Malgré les sondages qui l’annonçaient vainqueur dès le premier tour, c’est de justesse que Luiz Inácio « Lula » Da Silva a remporté les élections présidentielles du Brésil, le 30 octobre dernier. Lors de sa première présidence, pendant deux mandats consécutifs entre 2003 à 2010, le pays avait pu observer une diminution significative de la déforestation.
L’exploitation a cependant repris de plus belle après la fin de son mandat, notamment à la suite de l’élection de Jair Bolsonaro en 2018.
« Bolsonaro a réduit les régulations mises en place pour limiter la déforestation, et a clairement exprimé au cours de ses discours qu’il ne proratiserait pas la poursuite judiciaire de la déforestation illégale », explique le Dr Scott Mainwaring, professeur en Sciences politiques et spécialiste des systèmes politiques d’Amérique Latine de l’Université Notre-Dame, dans l’Indiana.

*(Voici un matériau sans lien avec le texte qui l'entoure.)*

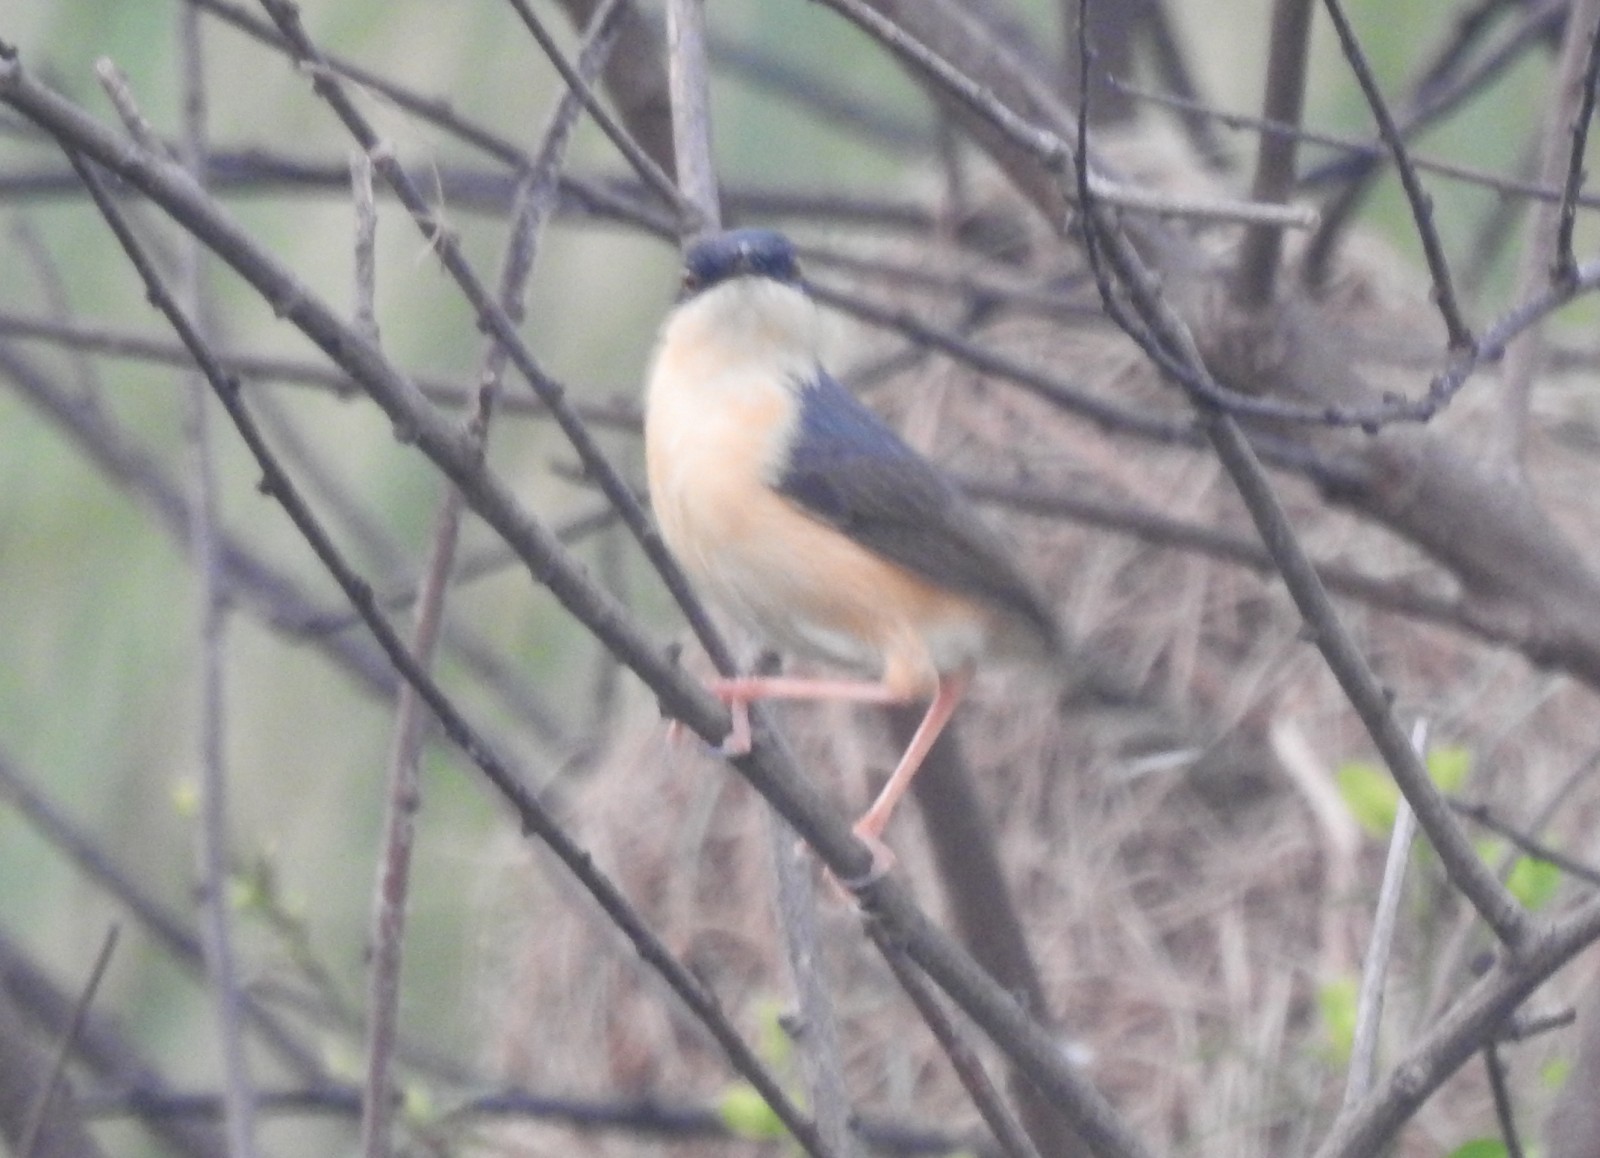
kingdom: Animalia
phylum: Chordata
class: Aves
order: Passeriformes
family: Cisticolidae
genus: Prinia
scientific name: Prinia socialis
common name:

« [Bolsonaro] a donné la priorité à l’expansion des territoires dédiés aux intérêts agricoles […]. Le Brésil est un important importateur de soja et de bœuf, et la majeure partie de la déforestation est commise par les agriculteurs. »
Après un mandat lourd de conséquences pour la forêt amazonienne, le programme d’Inácio da Silva se positionne à l’opposé des objectifs de son prédécesseur. Une question se pose donc : le nouveau président brésilien sera-t-il en mesure de tenir ses promesses ?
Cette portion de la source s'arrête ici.